Description of the task: Convert the text of all the records below into a JSON list of strings, one string per line, skipping blank lines. Leave the pictures out of the answer.

:: Given records ::

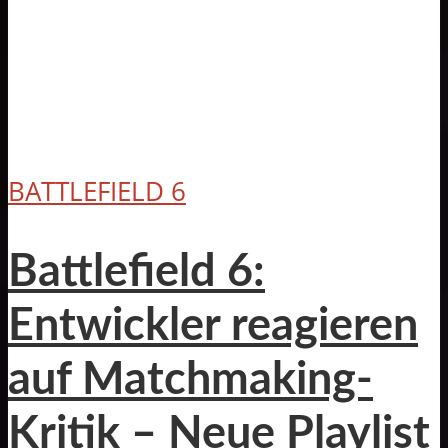
BATTLEFIELD 6
Battlefield 6:
Entwickler reagieren
auf Matchmaking-
Kritik – Neue Playlist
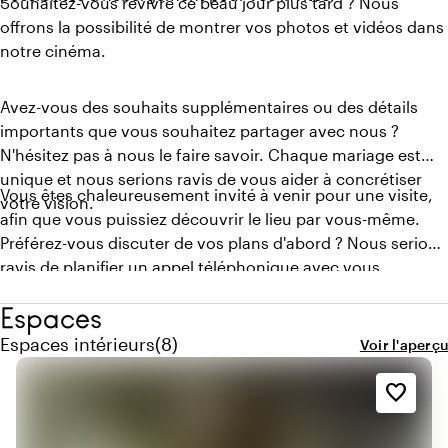
Souhaitez-vous revivre ce beau jour plus tard ? Nous
offrons la possibilité de montrer vos photos et vidéos dans
notre cinéma.
Avez-vous des souhaits supplémentaires ou des détails
importants que vous souhaitez partager avec nous ?
N'hésitez pas à nous le faire savoir. Chaque mariage est
unique et nous serions ravis de vous aider à concrétiser
Vous êtes chaleureusement invité à venir pour une visite,
votre vision.
afin que vous puissiez découvrir le lieu par vous-même.
Préférez-vous discuter de vos plans d'abord ? Nous serions
ravis de planifier un appel téléphonique avec vous.
Espaces
Quantité de espaces intérieurs : 8
Espaces intérieurs
(
8
)
Voir l'aperçu
favorite_border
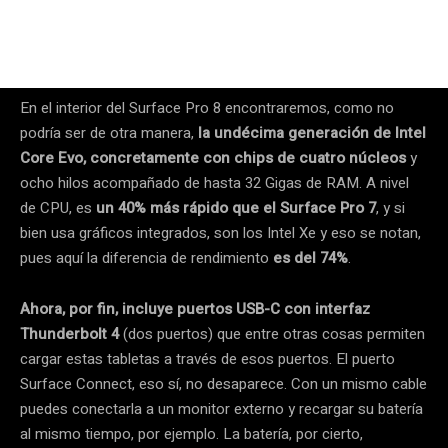
En el interior del Surface Pro 8 encontraremos, como no
podría ser de otra manera,
la undécima generación de Intel
Core Evo, concretamente con chips de cuatro núcleos
y
ocho hilos acompañado de hasta 32 Gigas de RAM. A nivel
de CPU, es
un 40% más rápido que el Surface Pro 7
, y si
bien usa gráficos integrados, son los Intel Xe y eso se notan,
pues aquí la diferencia de rendimiento
es del 74%
.
Ahora, por fin, incluye puertos USB-C con interfaz
Thunderbolt 4
(dos puertos) que entre otras cosas permiten
cargar estas tabletas a través de esos puertos. El puerto
Surface Connect, eso sí, no desaparece. Con un mismo cable
puedes conectarla a un monitor externo y recargar su batería
al mismo tiempo, por ejemplo. La batería, por cierto,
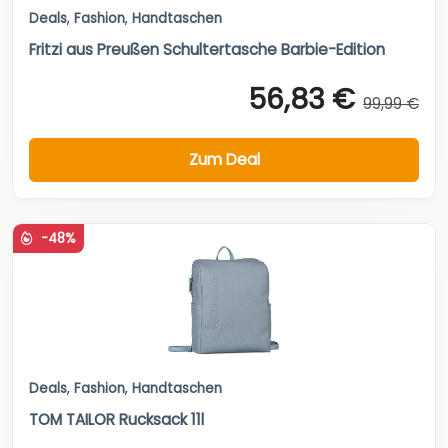
Deals
,
Fashion
,
Handtaschen
Fritzi aus Preußen Schultertasche Barbie-Edition
56,83 €
99,99 €
Zum Deal
-48%
Deals
,
Fashion
,
Handtaschen
TOM TAILOR Rucksack 11l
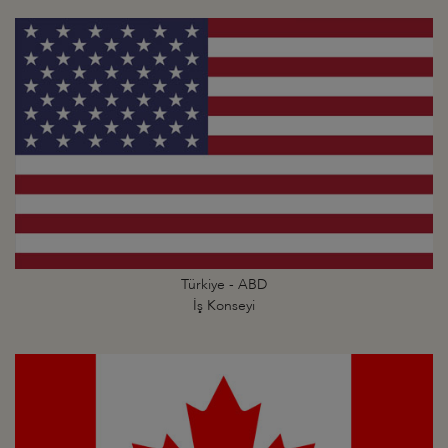
Türkiye - ABD
İş Konseyi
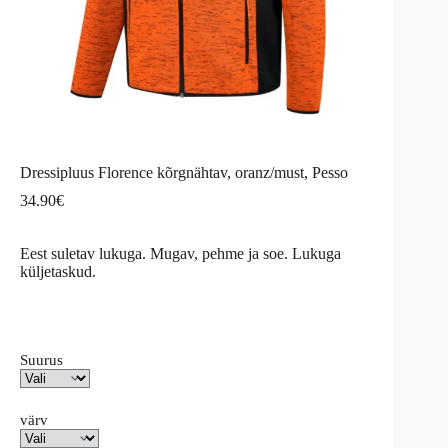
Dressipluus Florence kõrgnähtav, oranz/must, Pesso
34.90
€
Eest suletav lukuga. Mugav, pehme ja soe. Lukuga
küljetaskud.
Suurus
värv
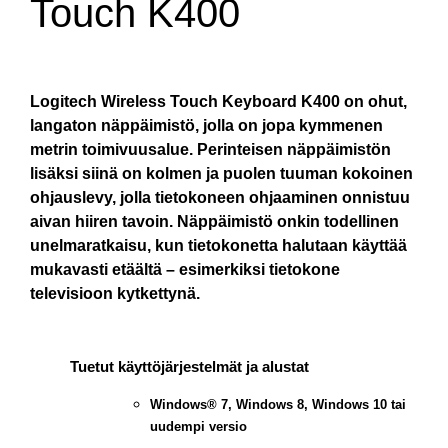
Touch K400
Logitech Wireless Touch Keyboard K400 on ohut,
langaton näppäimistö, jolla on jopa kymmenen
metrin toimivuusalue. Perinteisen näppäimistön
lisäksi siinä on kolmen ja puolen tuuman kokoinen
ohjauslevy, jolla tietokoneen ohjaaminen onnistuu
aivan hiiren tavoin. Näppäimistö onkin todellinen
unelmaratkaisu, kun tietokonetta halutaan käyttää
mukavasti etäältä – esimerkiksi tietokone
televisioon kytkettynä.
Tuetut käyttöjärjestelmät ja alustat
Windows® 7, Windows 8, Windows 10 tai
uudempi versio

:::

Task result:
[
  "BATTLEFIELD 6",
  "Battlefield 6:",
  "Entwickler reagieren",
  "auf Matchmaking-",
  "Kritik – Neue Playlist",
  "Souhaitez-vous revivre ce beau jour plus tard ? Nous",
  "offrons la possibilité de montrer vos photos et vidéos dans",
  "notre cinéma.",
  "Avez-vous des souhaits supplémentaires ou des détails",
  "importants que vous souhaitez partager avec nous ?",
  "N'hésitez pas à nous le faire savoir. Chaque mariage est",
  "unique et nous serions ravis de vous aider à concrétiser",
  "Vous êtes chaleureusement invité à venir pour une visite,",
  "votre vision.",
  "afin que vous puissiez découvrir le lieu par vous-même.",
  "Préférez-vous discuter de vos plans d'abord ? Nous serions",
  "ravis de planifier un appel téléphonique avec vous.",
  "Espaces",
  "Quantité de espaces intérieurs : 8",
  "Espaces intérieurs",
  "(",
  "8",
  ")",
  "Voir l'aperçu",
  "favorite_border",
  "En el interior del Surface Pro 8 encontraremos, como no",
  "podría ser de otra manera,",
  "la undécima generación de Intel",
  "Core Evo, concretamente con chips de cuatro núcleos",
  "y",
  "ocho hilos acompañado de hasta 32 Gigas de RAM. A nivel",
  "de CPU, es",
  "un 40% más rápido que el Surface Pro 7",
  ", y si",
  "bien usa gráficos integrados, son los Intel Xe y eso se notan,",
  "pues aquí la diferencia de rendimiento",
  "es del 74%",
  ".",
  "Ahora, por fin, incluye puertos USB-C con interfaz",
  "Thunderbolt 4",
  "(dos puertos) que entre otras cosas permiten",
  "cargar estas tabletas a través de esos puertos. El puerto",
  "Surface Connect, eso sí, no desaparece. Con un mismo cable",
  "puedes conectarla a un monitor externo y recargar su batería",
  "al mismo tiempo, por ejemplo. La batería, por cierto,",
  "Deals",
  ",",
  "Fashion",
  ",",
  "Handtaschen",
  "Fritzi aus Preußen Schultertasche Barbie-Edition",
  "56,83 €",
  "99,99 €",
  "Zum Deal",
  "-48%",
  "Deals",
  ",",
  "Fashion",
  ",",
  "Handtaschen",
  "TOM TAILOR Rucksack 11l",
  "Türkiye - ABD",
  "İş Konseyi",
  "Dressipluus Florence kõrgnähtav, oranz/must, Pesso",
  "34.90",
  "€",
  "Eest suletav lukuga. Mugav, pehme ja soe. Lukuga",
  "küljetaskud.",
  "Suurus",
  "värv",
  "Touch K400",
  "Logitech Wireless Touch Keyboard K400 on ohut,",
  "langaton näppäimistö, jolla on jopa kymmenen",
  "metrin toimivuusalue. Perinteisen näppäimistön",
  "lisäksi siinä on kolmen ja puolen tuuman kokoinen",
  "ohjauslevy, jolla tietokoneen ohjaaminen onnistuu",
  "aivan hiiren tavoin. Näppäimistö onkin todellinen",
  "unelmaratkaisu, kun tietokonetta halutaan käyttää",
  "mukavasti etäältä – esimerkiksi tietokone",
  "televisioon kytkettynä.",
  "Tuetut käyttöjärjestelmät ja alustat",
  "Windows® 7, Windows 8, Windows 10 tai",
  "uudempi versio"
]